Brendan Eich (2013-09-04T15:58:36.000Z)
domenic at domenicdenicola.com (2013-09-08T01:19:50.814Z)
Anne van Kesteren <mailto:annevk at annevk.nl> September 4, 2013 7:48 AM > ES6 introduces String.prototype.codePointAt() and String.codePointFrom() String.fromCodePoint, rather. > as well as an iterator (not defined). It struck > me this is the only place in the platform where we'd expose code point > as a concept to developers. > > Nowadays strings are either 16-bit code units (JavaScript, DOM, etc.) > or Unicode scalar values (anytime you hit the network and use utf-8). > > I'm not sure I'm a big fan of having all three concepts around. You can't avoid it: UTF-8 is a transfer format that can be observed via serialization. String.prototype.charCodeAt and String.fromCharCode are required for backward compatibility.

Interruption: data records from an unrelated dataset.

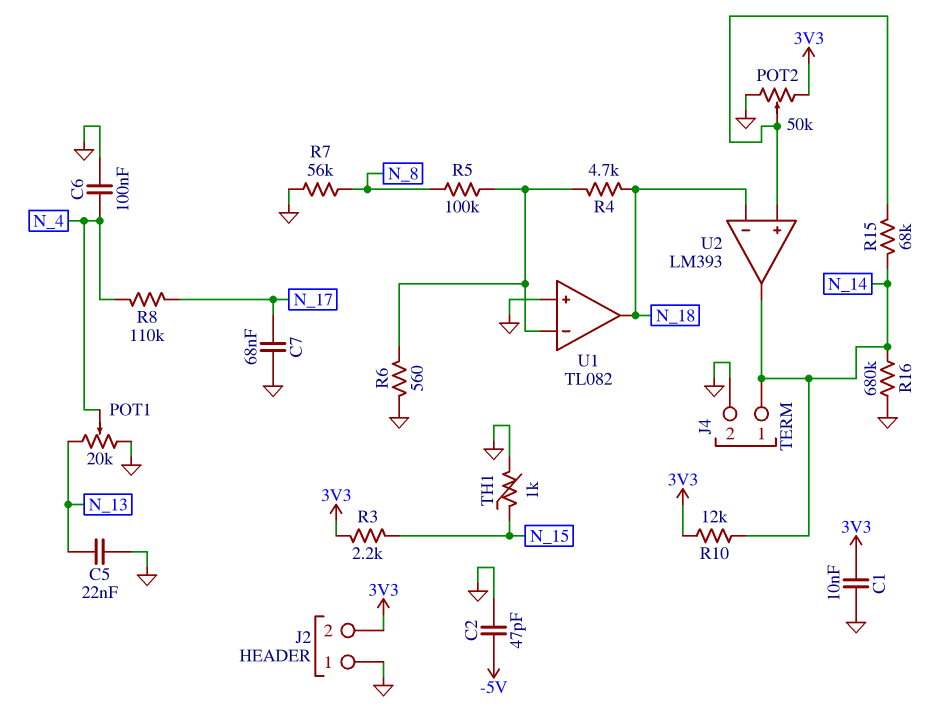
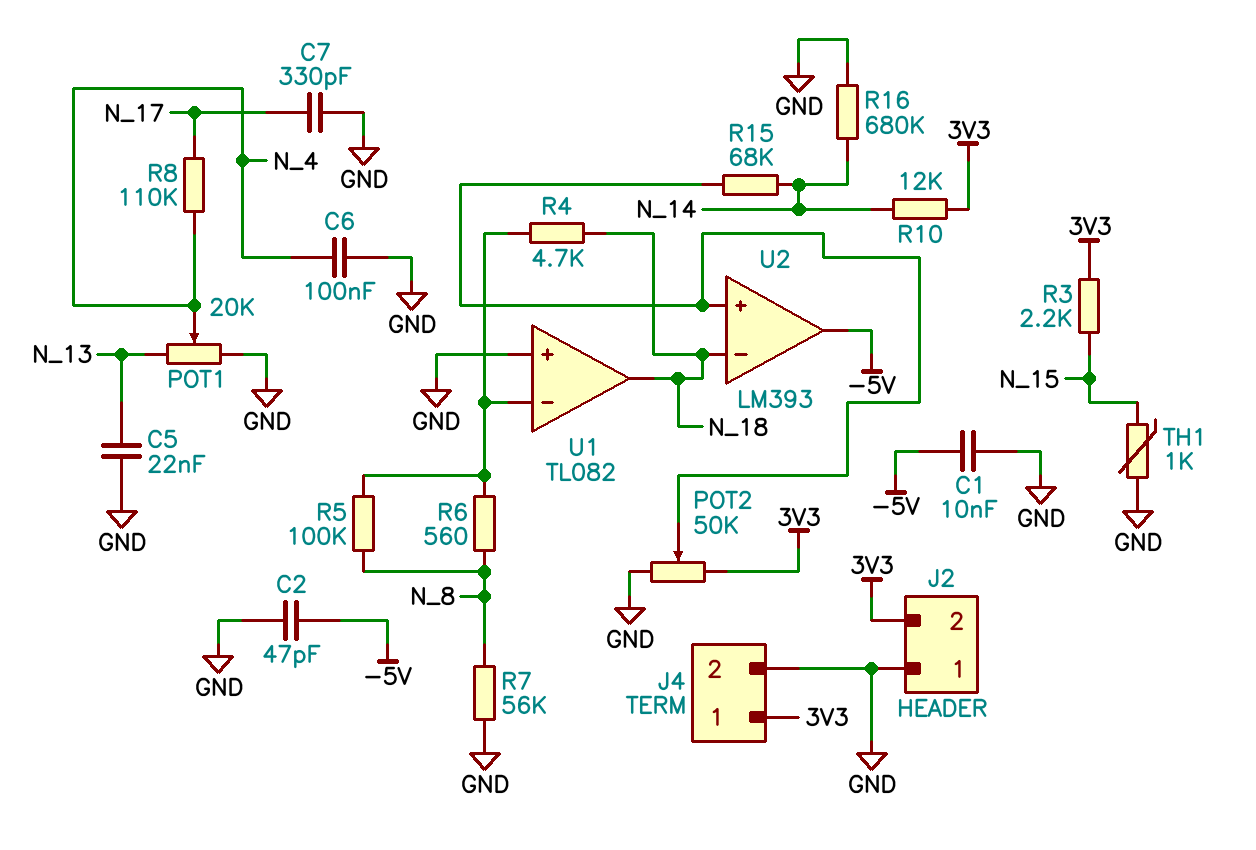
C1: 10nF (3V3, GND) -> 10nF (-5V, GND)
C7: 68nF (GND, N_17) -> 330pF (GND, N_17)
J4 pin 1: N_14 -> 3V3
R6: 560 (GND, U1/in-) -> 560 (N_8, U1/in-)
U2 pin out: N_14 -> -5V

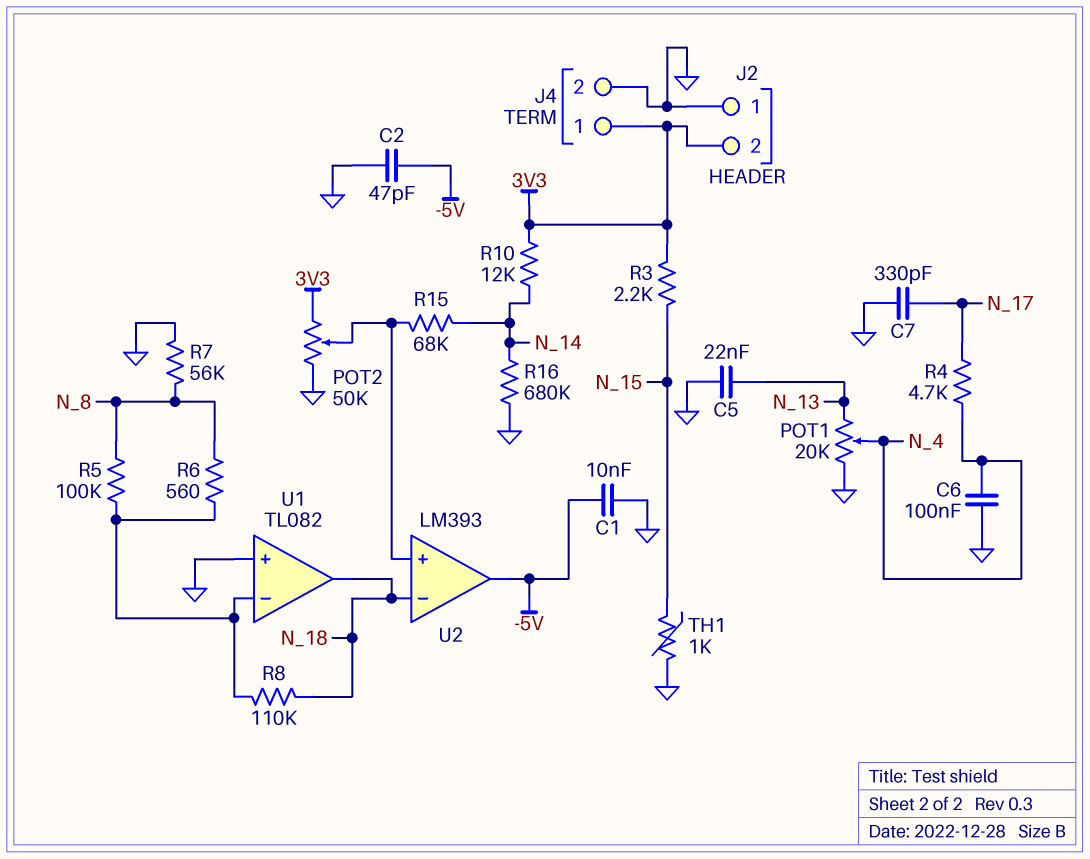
R4: 4.7k (N_18, U1/in-) -> 4.7k (N_4, N_17)
R8: 110k (N_4, N_17) -> 110k (N_18, U1/in-)

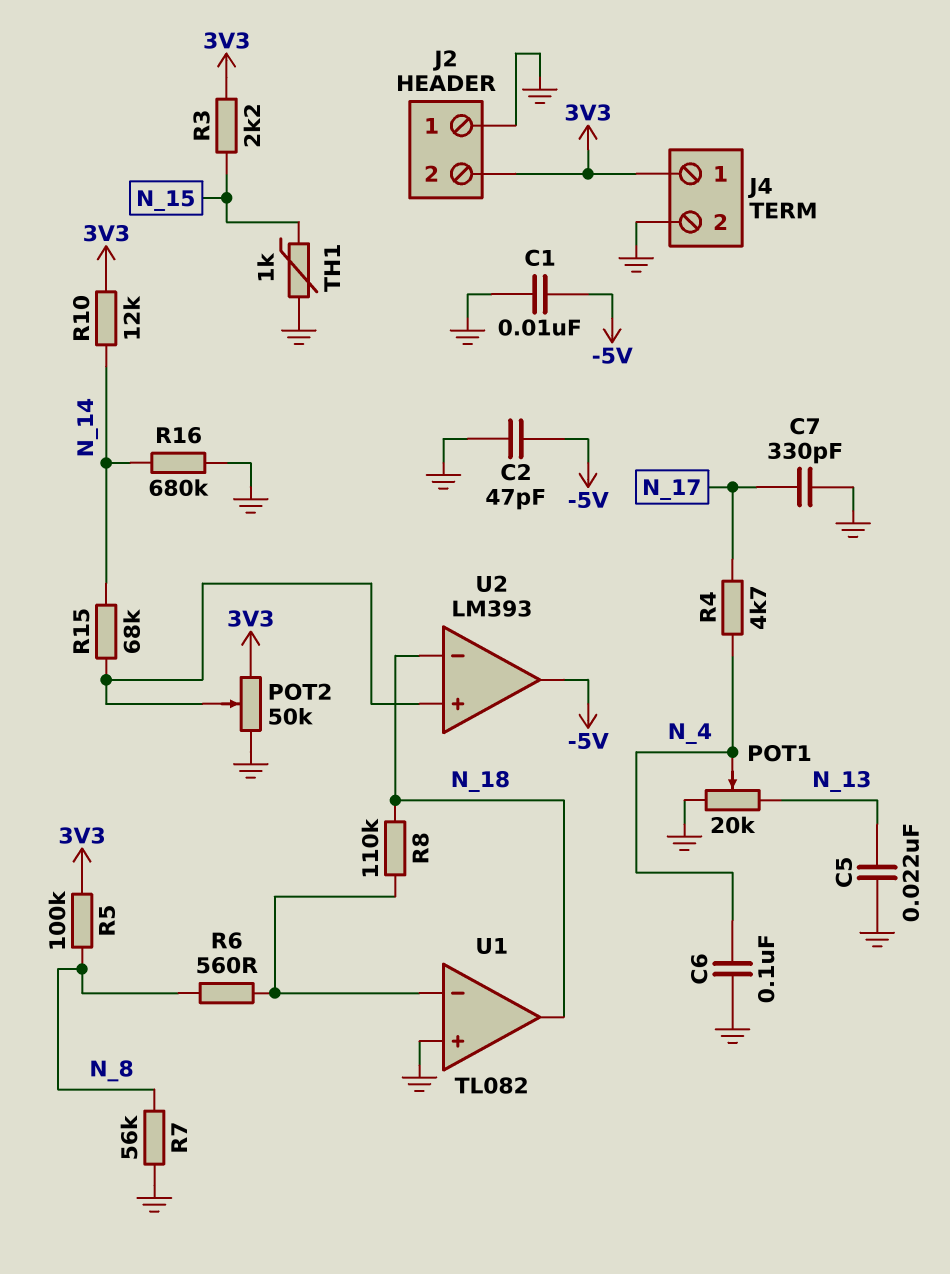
R5: 100k (N_8, U1/in-) -> 100k (3V3, N_8)

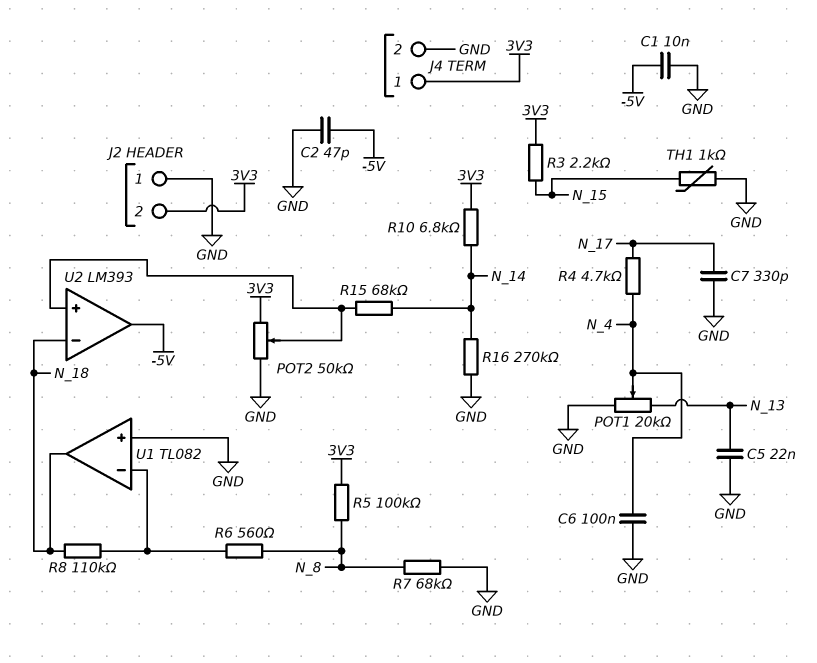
R7: 56k (GND, N_8) -> 68k (GND, N_8)
R10: 12k (3V3, N_14) -> 6.8k (3V3, N_14)
R16: 680k (GND, N_14) -> 270k (GND, N_14)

And ES6 wants to expose code points as well, so three. > We > could have String.prototype.unicodeAt() and String.unicodeFrom() > instead, and have them translate lone surrogates into U+FFFD. Lone > surrogates are a bug and I don't see a reason to expose them in more > places than just the 16-bit code units. Sorry, I missed this: how else (other than the charCodeAt/fromCharCode legacy) are lone surrogates exposed?